その時、ふと目に留まったのは、北海道限定のブドウジュースだった。濃縮還元ではない、ストレート果汁の、少し高級なものだ。
「あの……ワインは難しいかもしれませんが、もしよろしければ、こちらのブドウジュースはいかがでしょうか?」
僕は、そのジュースを手に取り、グウィンドールに差し出した。
「これは、この地域で採れたブドウをそのまま絞った、特別なジュースなんです。ワインのようにアルコールはないけど、濃厚なブドウの風味が楽しめますし、アルコールが苦手な方にも喜んでいただけるかと思います」
グウィンドールは、興味深そうにボトルを手に取った。
「なるほど……ワインとは異なる飲み物、ですか。珍しいですね。試飲させていただいても?」
キャップを開け、グラスに注いで差し出すと、グウィンドールは一口味わい、目を丸くした。
「これは……素晴らしい!ブドウの甘みと酸味が絶妙で、まるで上質な蜜のようです。パーティーの席で、こういった珍しい飲み物が出れば、きっと話題になるでしょう」
どうやら、ブドウジュースは気に入ってもらえたようだ。しかし、ワインの代わりにはなっても、サプライズには欠けるかもしれない。僕はさらに考えを巡らせた。
我がサイコーマートにできる個性的なサプライズ……。
そうだ!
「それと、もしよろしければ、パーティーのデザートとして、うちの北海道ミルクを使ったソフトクリームはいかがでしょうか?」
僕は、店内のソフトクリームの機械を指さした。
そう、サイコーマートはコンビニチェーンではあるものの、各店の裁量が与えられている。こういう機械も独自に置いてあったりするんだ。
「このソフトクリームは、濃厚なミルクの風味が自慢で、お子様から大人まで、幅広い年齢層に喜んでいただけると思います。特に、異世界の方々にとっては、きっと初めての体験になるのではないでしょうか?」
グウィンドールは、目を輝かせた。
「ソフトクリーム……! ライリーがいつも美味しいと言っていた、あの白い甘味ですね!なるほど、これは確かにサプライズになります。温かい料理の後に出せば、皆様、きっと驚き、そして喜ばれるでしょう」
どうやら、僕の提案は受け入れられたようだ。大量のワインは用意できなかったけれど、北海道ならではのブドウジュースと、異世界では珍しいであろうソフトクリームなら、国交パーティーに華を添えられるかもしれない。

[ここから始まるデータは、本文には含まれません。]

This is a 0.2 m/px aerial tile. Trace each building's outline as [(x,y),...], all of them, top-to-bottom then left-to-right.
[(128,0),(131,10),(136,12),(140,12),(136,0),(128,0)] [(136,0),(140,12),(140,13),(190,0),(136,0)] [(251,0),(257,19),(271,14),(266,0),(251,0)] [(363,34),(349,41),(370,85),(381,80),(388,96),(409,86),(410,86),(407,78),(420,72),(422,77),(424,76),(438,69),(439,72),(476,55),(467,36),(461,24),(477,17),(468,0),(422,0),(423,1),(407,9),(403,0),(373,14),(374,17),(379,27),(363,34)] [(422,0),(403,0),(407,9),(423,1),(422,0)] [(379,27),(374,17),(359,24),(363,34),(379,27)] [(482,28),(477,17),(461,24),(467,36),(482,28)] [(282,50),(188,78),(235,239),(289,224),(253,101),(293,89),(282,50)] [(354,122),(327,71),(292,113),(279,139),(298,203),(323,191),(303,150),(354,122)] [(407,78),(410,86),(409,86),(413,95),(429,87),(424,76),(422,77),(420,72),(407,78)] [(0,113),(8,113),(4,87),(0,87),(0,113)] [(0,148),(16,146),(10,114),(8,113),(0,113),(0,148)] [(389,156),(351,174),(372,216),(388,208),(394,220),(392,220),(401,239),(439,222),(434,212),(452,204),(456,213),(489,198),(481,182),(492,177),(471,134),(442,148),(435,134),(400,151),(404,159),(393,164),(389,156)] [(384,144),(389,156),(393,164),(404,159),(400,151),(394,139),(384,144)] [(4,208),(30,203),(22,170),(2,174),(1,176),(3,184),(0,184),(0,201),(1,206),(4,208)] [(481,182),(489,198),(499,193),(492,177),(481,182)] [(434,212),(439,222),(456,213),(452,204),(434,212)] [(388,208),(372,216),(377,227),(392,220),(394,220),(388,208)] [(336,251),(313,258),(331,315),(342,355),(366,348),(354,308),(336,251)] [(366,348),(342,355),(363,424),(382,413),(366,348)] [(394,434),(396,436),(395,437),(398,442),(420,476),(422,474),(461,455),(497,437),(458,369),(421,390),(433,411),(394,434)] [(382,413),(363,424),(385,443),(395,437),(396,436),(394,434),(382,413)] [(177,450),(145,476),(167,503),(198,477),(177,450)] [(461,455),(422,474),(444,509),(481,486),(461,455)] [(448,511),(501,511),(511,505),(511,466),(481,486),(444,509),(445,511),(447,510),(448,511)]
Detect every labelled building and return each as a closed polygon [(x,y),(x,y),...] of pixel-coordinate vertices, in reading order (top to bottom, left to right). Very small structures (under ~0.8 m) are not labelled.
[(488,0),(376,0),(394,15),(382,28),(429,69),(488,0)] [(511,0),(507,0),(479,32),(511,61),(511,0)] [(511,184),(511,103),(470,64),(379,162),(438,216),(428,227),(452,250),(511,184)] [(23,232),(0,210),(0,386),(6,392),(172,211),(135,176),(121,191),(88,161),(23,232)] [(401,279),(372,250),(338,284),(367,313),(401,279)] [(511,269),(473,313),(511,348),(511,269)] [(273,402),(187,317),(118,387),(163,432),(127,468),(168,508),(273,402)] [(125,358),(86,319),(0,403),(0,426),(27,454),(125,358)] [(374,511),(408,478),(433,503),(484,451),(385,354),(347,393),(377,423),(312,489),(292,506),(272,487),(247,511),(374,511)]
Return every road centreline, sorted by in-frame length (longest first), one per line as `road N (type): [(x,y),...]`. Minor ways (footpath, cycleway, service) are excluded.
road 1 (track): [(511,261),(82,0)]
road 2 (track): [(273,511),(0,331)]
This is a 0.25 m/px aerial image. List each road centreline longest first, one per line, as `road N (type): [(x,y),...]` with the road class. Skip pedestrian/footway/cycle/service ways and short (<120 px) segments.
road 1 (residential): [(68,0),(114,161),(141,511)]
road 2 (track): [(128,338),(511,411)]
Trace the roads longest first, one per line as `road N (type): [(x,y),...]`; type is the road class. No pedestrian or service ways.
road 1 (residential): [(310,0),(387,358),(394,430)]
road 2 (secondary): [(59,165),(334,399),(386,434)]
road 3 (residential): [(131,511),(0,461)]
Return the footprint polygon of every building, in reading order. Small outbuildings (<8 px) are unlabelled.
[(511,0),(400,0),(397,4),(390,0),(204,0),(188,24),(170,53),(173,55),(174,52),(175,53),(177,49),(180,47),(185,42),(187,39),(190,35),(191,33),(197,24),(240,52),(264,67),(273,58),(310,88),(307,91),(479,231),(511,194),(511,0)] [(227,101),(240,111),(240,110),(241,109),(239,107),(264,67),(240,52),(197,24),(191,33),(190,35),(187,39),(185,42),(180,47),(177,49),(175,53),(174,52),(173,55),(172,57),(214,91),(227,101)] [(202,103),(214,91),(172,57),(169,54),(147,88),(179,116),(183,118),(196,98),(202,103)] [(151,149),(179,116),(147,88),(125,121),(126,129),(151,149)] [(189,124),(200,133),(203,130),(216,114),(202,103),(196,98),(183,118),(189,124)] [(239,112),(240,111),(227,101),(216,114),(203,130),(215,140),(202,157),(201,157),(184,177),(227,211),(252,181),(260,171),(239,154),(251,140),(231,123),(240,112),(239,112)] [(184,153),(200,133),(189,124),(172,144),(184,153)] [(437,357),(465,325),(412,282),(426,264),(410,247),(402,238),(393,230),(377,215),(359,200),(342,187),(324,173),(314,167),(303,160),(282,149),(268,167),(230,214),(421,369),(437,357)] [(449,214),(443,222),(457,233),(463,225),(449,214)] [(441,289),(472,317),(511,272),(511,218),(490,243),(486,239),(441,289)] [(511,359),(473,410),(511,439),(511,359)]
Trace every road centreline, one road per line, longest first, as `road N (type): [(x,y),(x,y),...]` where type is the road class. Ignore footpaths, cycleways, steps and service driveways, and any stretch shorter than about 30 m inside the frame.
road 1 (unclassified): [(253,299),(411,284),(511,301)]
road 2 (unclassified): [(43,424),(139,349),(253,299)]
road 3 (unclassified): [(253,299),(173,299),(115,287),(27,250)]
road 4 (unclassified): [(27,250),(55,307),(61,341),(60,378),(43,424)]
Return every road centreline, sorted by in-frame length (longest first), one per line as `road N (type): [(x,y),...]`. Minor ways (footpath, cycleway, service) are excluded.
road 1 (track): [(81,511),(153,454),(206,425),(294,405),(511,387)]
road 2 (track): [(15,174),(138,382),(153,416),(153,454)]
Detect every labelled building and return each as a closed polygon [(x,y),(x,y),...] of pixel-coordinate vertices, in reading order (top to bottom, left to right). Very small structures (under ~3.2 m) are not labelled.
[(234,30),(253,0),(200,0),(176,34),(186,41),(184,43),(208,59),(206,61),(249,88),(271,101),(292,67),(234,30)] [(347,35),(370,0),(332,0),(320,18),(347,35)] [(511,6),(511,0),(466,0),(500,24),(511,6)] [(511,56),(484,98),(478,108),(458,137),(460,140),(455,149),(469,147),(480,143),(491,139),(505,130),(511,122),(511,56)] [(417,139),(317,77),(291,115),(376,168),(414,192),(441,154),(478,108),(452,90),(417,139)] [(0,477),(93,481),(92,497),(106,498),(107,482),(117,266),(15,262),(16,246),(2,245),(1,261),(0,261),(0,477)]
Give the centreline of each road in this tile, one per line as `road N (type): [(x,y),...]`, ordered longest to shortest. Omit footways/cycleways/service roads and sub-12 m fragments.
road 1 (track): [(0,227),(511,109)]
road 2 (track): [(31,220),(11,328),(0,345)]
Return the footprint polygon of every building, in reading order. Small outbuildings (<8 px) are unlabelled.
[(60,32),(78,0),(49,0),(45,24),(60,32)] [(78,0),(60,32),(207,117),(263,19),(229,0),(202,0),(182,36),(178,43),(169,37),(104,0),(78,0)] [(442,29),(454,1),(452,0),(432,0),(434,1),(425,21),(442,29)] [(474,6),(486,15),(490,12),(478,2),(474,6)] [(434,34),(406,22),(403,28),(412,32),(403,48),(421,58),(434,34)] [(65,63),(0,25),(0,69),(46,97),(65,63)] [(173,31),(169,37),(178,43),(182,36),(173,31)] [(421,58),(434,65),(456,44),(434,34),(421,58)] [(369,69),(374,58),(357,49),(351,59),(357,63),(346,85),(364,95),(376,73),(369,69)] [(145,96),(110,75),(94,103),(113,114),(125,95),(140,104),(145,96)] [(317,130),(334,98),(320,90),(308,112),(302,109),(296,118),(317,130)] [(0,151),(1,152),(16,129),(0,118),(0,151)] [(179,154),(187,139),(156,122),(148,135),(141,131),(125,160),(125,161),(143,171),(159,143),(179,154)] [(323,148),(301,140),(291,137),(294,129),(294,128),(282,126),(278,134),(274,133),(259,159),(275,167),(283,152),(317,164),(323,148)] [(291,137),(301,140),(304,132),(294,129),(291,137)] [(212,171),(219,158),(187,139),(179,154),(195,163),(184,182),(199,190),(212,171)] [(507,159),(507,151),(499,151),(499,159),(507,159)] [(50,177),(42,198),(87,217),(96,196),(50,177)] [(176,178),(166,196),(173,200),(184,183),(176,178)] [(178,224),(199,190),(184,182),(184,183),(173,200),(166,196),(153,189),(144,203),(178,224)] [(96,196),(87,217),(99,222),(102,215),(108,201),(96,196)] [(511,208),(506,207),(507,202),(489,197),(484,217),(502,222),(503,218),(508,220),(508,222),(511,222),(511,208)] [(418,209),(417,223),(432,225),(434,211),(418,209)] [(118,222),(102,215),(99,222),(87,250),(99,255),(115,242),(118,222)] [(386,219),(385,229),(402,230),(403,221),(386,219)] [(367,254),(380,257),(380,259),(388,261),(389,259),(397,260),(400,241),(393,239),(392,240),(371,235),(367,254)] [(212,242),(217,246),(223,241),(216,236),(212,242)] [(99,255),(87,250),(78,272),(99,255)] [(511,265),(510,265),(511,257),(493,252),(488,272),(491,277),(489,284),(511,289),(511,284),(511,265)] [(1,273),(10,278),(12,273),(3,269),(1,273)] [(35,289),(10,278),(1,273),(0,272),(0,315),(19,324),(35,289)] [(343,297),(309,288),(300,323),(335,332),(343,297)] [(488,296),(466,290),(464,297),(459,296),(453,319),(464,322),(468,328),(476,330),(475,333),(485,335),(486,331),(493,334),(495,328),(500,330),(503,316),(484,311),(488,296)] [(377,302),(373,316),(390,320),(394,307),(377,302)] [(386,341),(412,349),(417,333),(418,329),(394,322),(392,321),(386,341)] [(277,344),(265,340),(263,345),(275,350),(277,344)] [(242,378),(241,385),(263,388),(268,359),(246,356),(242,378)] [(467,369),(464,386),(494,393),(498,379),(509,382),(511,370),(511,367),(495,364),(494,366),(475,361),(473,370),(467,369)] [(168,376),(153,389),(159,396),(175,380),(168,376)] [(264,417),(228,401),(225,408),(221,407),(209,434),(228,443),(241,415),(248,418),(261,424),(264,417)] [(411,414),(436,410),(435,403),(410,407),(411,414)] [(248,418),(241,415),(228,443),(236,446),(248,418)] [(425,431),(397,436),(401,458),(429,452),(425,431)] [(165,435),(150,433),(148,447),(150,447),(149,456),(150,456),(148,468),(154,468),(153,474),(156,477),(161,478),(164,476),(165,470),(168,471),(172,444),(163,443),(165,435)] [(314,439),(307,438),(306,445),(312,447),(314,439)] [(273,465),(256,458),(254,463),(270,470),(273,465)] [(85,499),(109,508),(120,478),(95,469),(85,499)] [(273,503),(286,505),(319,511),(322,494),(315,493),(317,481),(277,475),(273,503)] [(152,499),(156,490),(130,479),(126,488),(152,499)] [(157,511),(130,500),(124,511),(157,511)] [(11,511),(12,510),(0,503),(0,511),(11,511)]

「ありがとうございます、カツヤさん。ぜひ、そのブドウジュースとソフトクリームを、パーティーのために用意していただけますでしょうか?」
グウィンドールの言葉に、僕はホッと胸を撫で下ろした。
「はい、喜んで!」
こうして、異世界の国交パーティーに、サイコーマートの商品が並ぶことが決まったのだった。まさか、自分がこんな形で異世界と関わることになるとは、夢にも思わなかった。